Could you copy out all of the entries exactly?
++++++++++++++++++++
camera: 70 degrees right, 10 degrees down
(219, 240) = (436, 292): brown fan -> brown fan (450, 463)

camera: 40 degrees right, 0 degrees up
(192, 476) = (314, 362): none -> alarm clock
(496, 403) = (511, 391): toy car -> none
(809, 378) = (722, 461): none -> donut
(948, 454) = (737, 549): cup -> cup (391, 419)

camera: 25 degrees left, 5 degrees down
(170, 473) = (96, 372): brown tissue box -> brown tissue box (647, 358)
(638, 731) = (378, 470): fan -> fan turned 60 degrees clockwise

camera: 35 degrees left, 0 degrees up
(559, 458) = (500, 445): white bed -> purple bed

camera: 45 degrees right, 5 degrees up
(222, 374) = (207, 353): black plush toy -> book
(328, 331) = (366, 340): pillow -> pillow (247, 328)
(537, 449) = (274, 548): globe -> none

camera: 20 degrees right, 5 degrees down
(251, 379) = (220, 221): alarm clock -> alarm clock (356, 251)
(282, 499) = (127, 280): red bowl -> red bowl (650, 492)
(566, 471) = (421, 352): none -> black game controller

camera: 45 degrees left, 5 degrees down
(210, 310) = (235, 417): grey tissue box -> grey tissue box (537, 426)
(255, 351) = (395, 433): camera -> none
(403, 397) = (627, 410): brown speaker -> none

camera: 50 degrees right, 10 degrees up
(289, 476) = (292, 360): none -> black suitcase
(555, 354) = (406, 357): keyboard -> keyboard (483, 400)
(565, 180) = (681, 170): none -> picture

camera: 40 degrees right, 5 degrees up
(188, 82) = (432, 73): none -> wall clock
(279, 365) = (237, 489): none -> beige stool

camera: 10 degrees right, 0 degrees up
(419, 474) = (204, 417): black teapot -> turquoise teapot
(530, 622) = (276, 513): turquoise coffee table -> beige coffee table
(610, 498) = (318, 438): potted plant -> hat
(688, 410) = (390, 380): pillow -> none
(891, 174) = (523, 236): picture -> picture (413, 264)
++++++++++++++++++++
- The answer
camera: 70 degrees right, 10 degrees down
(219, 240) = (436, 292): brown fan -> brown fan (450, 463)

camera: 40 degrees right, 0 degrees up
(192, 476) = (314, 362): none -> alarm clock
(496, 403) = (511, 391): toy car -> none
(809, 378) = (722, 461): none -> donut
(948, 454) = (737, 549): cup -> cup (391, 419)

camera: 25 degrees left, 5 degrees down
(170, 473) = (96, 372): brown tissue box -> brown tissue box (647, 358)
(638, 731) = (378, 470): fan -> fan turned 60 degrees clockwise

camera: 35 degrees left, 0 degrees up
(559, 458) = (500, 445): white bed -> purple bed

camera: 45 degrees right, 5 degrees up
(222, 374) = (207, 353): black plush toy -> book
(328, 331) = (366, 340): pillow -> pillow (247, 328)
(537, 449) = (274, 548): globe -> none

camera: 20 degrees right, 5 degrees down
(251, 379) = (220, 221): alarm clock -> alarm clock (356, 251)
(282, 499) = (127, 280): red bowl -> red bowl (650, 492)
(566, 471) = (421, 352): none -> black game controller

camera: 45 degrees left, 5 degrees down
(210, 310) = (235, 417): grey tissue box -> grey tissue box (537, 426)
(255, 351) = (395, 433): camera -> none
(403, 397) = (627, 410): brown speaker -> none

camera: 50 degrees right, 10 degrees up
(289, 476) = (292, 360): none -> black suitcase
(555, 354) = (406, 357): keyboard -> keyboard (483, 400)
(565, 180) = (681, 170): none -> picture

camera: 40 degrees right, 5 degrees up
(188, 82) = (432, 73): none -> wall clock
(279, 365) = (237, 489): none -> beige stool

camera: 10 degrees right, 0 degrees up
(419, 474) = (204, 417): black teapot -> turquoise teapot
(530, 622) = (276, 513): turquoise coffee table -> beige coffee table
(610, 498) = (318, 438): potted plant -> hat
(688, 410) = (390, 380): pillow -> none
(891, 174) = (523, 236): picture -> picture (413, 264)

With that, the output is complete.